The San Luis Valley is dotted with other off-gridders who dwell in homemade cabins, ageing trailers and storage sheds. Since the 1970s, land sellers have dubiously billed the remote valley as a land of opportunity, Conover writes. In reality, the valley is arid, paved roads are scant and power lines and services are almost nonexistent.

As winter deepened in 2020, Frickey was living on a parcel of land in the valley’s Costilla county, relying on a propane-powered heater to keep his trailer at a safe temperature.

But a windstorm ripped the door off the trailer. Then, he ran out of propane for the heater. The temperature dipped to -20F (-28C).

He survived by tucking his dogs into his sleeping bags with him, where they shared body heat, Frickey said.

It took Frickey a few more tries to get on his feet in the valley. Now a home remodeler often working in Denver, he lives with his son on a five-acre slice of the San Luis Valley purchased for $6,000.

“The future seems bright for a change,” Frickey said. The pair sleep in a yurt or an RV and have installed a solar power system and an underground tank holding 1,100 gallons of water.

Dawn Melgares, executive director of the San Luis Valley Housing Coalition, said stories like Frickey’s brush with extreme cold are common.

“I think most off-gridders get out here and get started and realize how harsh our winters are,” she said.

George Smink, a longtime Costilla county off-gridder, estimated that 95% of new residents fail to get a foothold in the valley because of thieves, aggressive code enforcement and the brutal weather. When people realize they won’t survive winter and abandon their homes and property, they often surface in the town of Alamosa at the social service non-profit La Puente’s shelter for unhoused people, said executive director Lance Cheslock.

Phillip Vannini, an ethnographer and professor at Royal Roads University in British Columbia, Canada, is a top authority on off-grid living in North America – so much so that Vannini has been contacted by just about every producer in the robust genre of off-grid reality television, he said.

Vannini and his research partners have interviewed hundreds of off-gridders across Canada. He said television producers usually want to portray people who live off-the-grid as a “hairy hippie” or a “revolutionary ideologue”.

In reality, Vannini’s research suggests that most who disconnect from the grid are not usually politically motivated, as Rebecca Vance apparently was.

Moyer, who lives in the old mining cabin, is motivated by a deep stewardship for the environment and frustration with what she considers regressive housing policies in Colorado that outlaw small dwellings.

She said popular culture is awash with glamorous depictions that make off-gridding look easy. Through her social media presence, she tries to show viewers “real stories” of off-gridding.
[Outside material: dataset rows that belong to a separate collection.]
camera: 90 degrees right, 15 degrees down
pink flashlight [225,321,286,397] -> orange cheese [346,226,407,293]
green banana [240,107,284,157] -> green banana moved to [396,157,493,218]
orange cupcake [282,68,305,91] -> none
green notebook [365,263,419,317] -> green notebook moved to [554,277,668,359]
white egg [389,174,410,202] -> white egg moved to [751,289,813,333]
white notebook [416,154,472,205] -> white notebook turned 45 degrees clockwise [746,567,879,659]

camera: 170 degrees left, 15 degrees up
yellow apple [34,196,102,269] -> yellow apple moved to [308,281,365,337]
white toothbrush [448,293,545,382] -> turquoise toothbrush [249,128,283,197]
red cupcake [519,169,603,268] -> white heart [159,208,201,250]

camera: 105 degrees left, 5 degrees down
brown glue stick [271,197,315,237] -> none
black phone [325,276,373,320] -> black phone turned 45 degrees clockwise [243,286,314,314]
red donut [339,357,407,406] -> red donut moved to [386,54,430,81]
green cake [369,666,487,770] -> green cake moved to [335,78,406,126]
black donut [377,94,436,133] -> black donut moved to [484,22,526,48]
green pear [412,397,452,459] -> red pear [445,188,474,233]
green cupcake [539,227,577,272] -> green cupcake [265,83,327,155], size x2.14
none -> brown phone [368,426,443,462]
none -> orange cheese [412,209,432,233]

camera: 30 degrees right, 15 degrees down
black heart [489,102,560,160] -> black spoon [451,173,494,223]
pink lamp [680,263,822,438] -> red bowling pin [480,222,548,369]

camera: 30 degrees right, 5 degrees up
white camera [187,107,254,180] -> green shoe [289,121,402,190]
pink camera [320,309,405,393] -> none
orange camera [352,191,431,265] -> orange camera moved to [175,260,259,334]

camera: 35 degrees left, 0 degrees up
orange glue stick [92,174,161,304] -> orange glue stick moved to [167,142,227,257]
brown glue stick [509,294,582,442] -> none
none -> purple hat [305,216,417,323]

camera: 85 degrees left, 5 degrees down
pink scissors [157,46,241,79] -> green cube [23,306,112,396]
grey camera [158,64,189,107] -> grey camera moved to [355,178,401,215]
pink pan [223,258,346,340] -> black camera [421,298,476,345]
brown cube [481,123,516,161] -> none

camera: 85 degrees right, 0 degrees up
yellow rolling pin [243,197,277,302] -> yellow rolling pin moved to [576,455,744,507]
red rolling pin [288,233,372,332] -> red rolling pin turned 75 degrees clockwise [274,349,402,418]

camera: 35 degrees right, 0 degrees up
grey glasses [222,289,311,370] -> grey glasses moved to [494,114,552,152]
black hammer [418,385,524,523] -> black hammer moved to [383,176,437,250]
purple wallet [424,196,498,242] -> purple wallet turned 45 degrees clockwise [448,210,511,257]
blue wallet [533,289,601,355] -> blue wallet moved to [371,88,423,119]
Last winter, when the temperature plunged to -27F (-32.7C) during a blizzard, Moyer’s propane-powered snowblower wouldn’t start; without it, her Jeep would have been stranded at the bottom of her driveway until the snow melted in May. But a neighbor had electricity, and through a series of extension cords, she was able to power her snowblower and free her car.

For people interested in living off-grid, Moyer recommended serious planning and preparation.

“When it’s cold out there at night, it’s no longer a game. You need a wide range of skills and resources, and where I live, neighbors to manage. And if you lack any of those things, you’re in a really tenuous position,” she said.

Most days, Moyer adores her surroundings. She knows where the butterflies are and the location of every bird’s nest.

She feels strongly that Americans should retain their self-sufficiency – or reclaim it.

“It’s the most rewarding thing you will ever do,” Moyer said.